• _TO-DO ITEM_
List each line of the material that contains the string "Recipe". Case counts.

══ SOURCE DATA ══

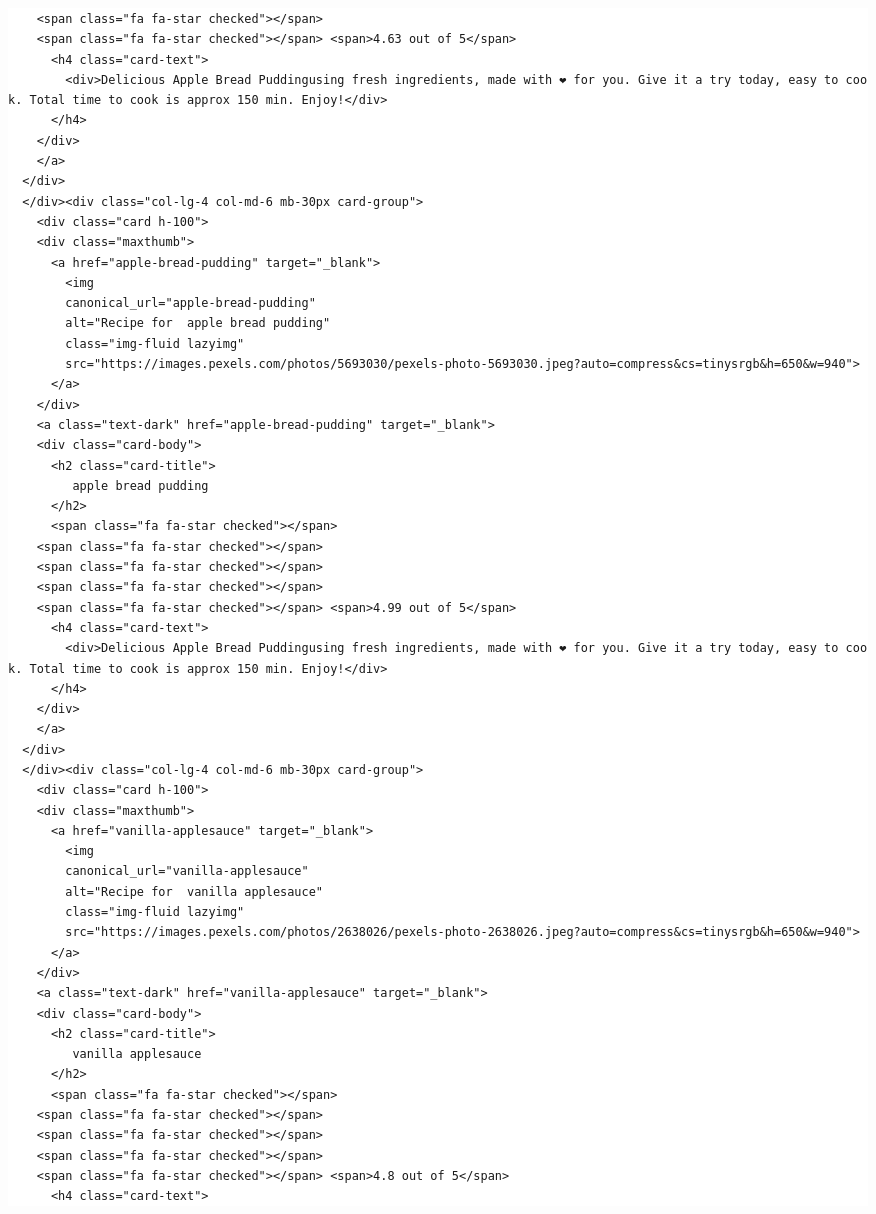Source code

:         <span class="fa fa-star checked"></span>
        <span class="fa fa-star checked"></span> <span>4.63 out of 5</span>
          <h4 class="card-text">
            <div>Delicious Apple Bread Puddingusing fresh ingredients, made with ❤️ for you. Give it a try today, easy to cook. Total time to cook is approx 150 min. Enjoy!</div>
          </h4>
        </div>
        </a>
      </div>
      </div><div class="col-lg-4 col-md-6 mb-30px card-group">
        <div class="card h-100">
        <div class="maxthumb">
          <a href="apple-bread-pudding" target="_blank">
            <img
            canonical_url="apple-bread-pudding"
            alt="Recipe for  apple bread pudding"
            class="img-fluid lazyimg"
            src="https://images.pexels.com/photos/5693030/pexels-photo-5693030.jpeg?auto=compress&cs=tinysrgb&h=650&w=940">
          </a>
        </div>
        <a class="text-dark" href="apple-bread-pudding" target="_blank">
        <div class="card-body">
          <h2 class="card-title">
             apple bread pudding
          </h2>
          <span class="fa fa-star checked"></span>
        <span class="fa fa-star checked"></span>
        <span class="fa fa-star checked"></span>
        <span class="fa fa-star checked"></span>
        <span class="fa fa-star checked"></span> <span>4.99 out of 5</span>
          <h4 class="card-text">
            <div>Delicious Apple Bread Puddingusing fresh ingredients, made with ❤️ for you. Give it a try today, easy to cook. Total time to cook is approx 150 min. Enjoy!</div>
          </h4>
        </div>
        </a>
      </div>
      </div><div class="col-lg-4 col-md-6 mb-30px card-group">
        <div class="card h-100">
        <div class="maxthumb">
          <a href="vanilla-applesauce" target="_blank">
            <img
            canonical_url="vanilla-applesauce"
            alt="Recipe for  vanilla applesauce"
            class="img-fluid lazyimg"
            src="https://images.pexels.com/photos/2638026/pexels-photo-2638026.jpeg?auto=compress&cs=tinysrgb&h=650&w=940">
          </a>
        </div>
        <a class="text-dark" href="vanilla-applesauce" target="_blank">
        <div class="card-body">
          <h2 class="card-title">
             vanilla applesauce
          </h2>
          <span class="fa fa-star checked"></span>
        <span class="fa fa-star checked"></span>
        <span class="fa fa-star checked"></span>
        <span class="fa fa-star checked"></span>
        <span class="fa fa-star checked"></span> <span>4.8 out of 5</span>
          <h4 class="card-text">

═══

• _REPLY TO THE EXERCISE_
            alt="Recipe for  apple bread pudding"
            alt="Recipe for  vanilla applesauce"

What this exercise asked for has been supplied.